We do not visit a website.
Most people do not know what is actually going on when they visit a website. Mostly they don’t care to know. They only know if a website is fast or slow.
In truth the the technical side has no bearing on their thoughts. They are the consumer of the experience, not the webmaster.
In this respect the commonly used word “visit” is unfortunate because it masks the reality of what is really happening.
We do not visit a website. (the website comes to us)
For those of us that own or manage a website, we need to be very aware of the actual process.
So what actually happens. Read on.
In the same way that we watched a concert on TV, we did not actually go to the concert.
It came to us on our TV screen. Our TV whether cable, satellite or via antenna, picked up a “signal” that contained all the digital data to display the concert. As motion occurs, parts of the screen refresh and change.
We all use web browsers in a similar way to TV channels. Sure its a loose comparison but it works.
We download a batch of digital files. Then our browser builds a representation of a website on our computer screen.
Our website is not a moviehouse or cinema playing our latest smash hit. It is really just a file server. There is no visual representation of our website until someone loads those files in a web browser on their computer or device.
There are two pieces of technology communicating with each other. The files on our hosting server, and the Web browser on someones device or computer.
Which brings us to our next point
What are the steps of a web page being displayed?
It’s all about the the interaction between visitors browser and your website files on the hosting server.
It starts when someone asks their browser to show your site.
- A request is made when a link is clicked.
- The page and its resources (files) are downloaded.
- The web browser uses the page resources to build the page.
- The page then is rendered (displayed) to the user.
Each of the above steps have many components and details.
But those four steps are the main things that happen to display a webpage to a user.
We really have to focus on Step.2. It is the only one we have reasonable control over.
The other steps are controlled by our visitors environment:-
- Their browser,
- their device,
- their internet connection.
Below is a very rudimentary and over simplified description
Just so you can start to get your head around it.
The first contact between browser and website negotiates some basic communication protocols.
Next the website sends a roadmap, wireframe for the site.
Each component area has packages of information available to paint out that void.
The browser downloads each package to build the visual representation. (First Paint)
Your website setup has control over the order.
But that is not all. Visual color and images are only part of the process.
Remember that websites are usually dynamic and usually interactive.
A website has more than just visual properties, it also has menus, controls and links that must work when clicked.
These require code html, js, java script etc to function.
So while a site may be close to visually complete it may still be waiting for the functionality to load.
It is common practice to try for First full Paint (visual completeness) and have functionality load afterwards.
There are plugins we can use on our site to control the order of things loading.
I think we all know by now, visitors don’t like to wait.

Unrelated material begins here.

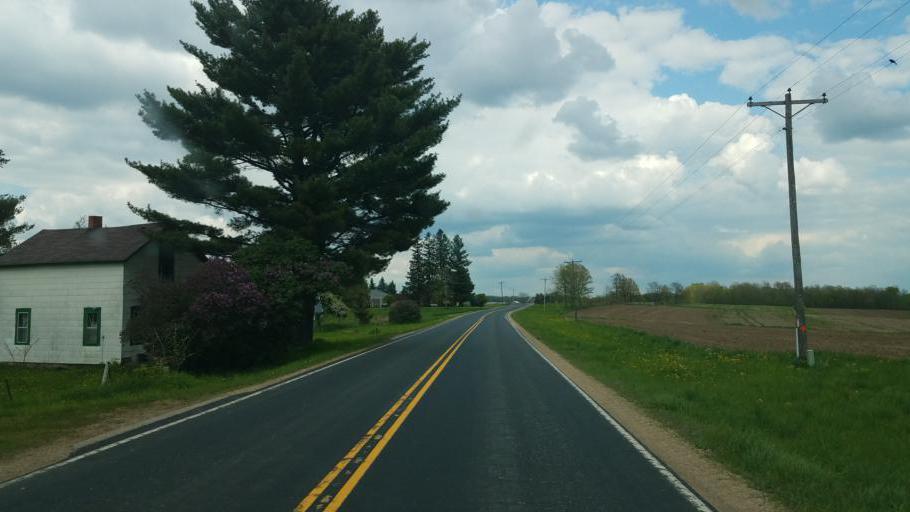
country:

A blank page for longer than a few seconds is a negative experience.
The challenge is to get something on screen quickly as possible. So visual first paint is a priority.
If we can do that, our visitor has something to digest.
This is good because it then gives us more time to get the functionality loaded.
Nobody is going to want to click links or apps till their brain has had time to digest the layout of the site.
Then and only then, they make a conscious decision where to go from there.
While they are working that out, the functionality has had time to complete its load, and is now ready to use.
Some sites have a lot going on in their landing page, lots of functionality.
You would have visited some yourself. And amazingly they load very quickly.
It is true they could have expensive superfast hosting and CDN.
But try a speedtest on one of them sometime. You might be surprised at the results.
Their load time to first paint or visual completeness will be quick. Take a deeper look.
The final complete load may take quite a lot longer to get all the functionality happening.
It makes sense, no matter how basic or how hi-end your server is, there are real benefits to be gained.
By optimizing the load order, you wont necessarily speed up your server, but you will speed up the appearance.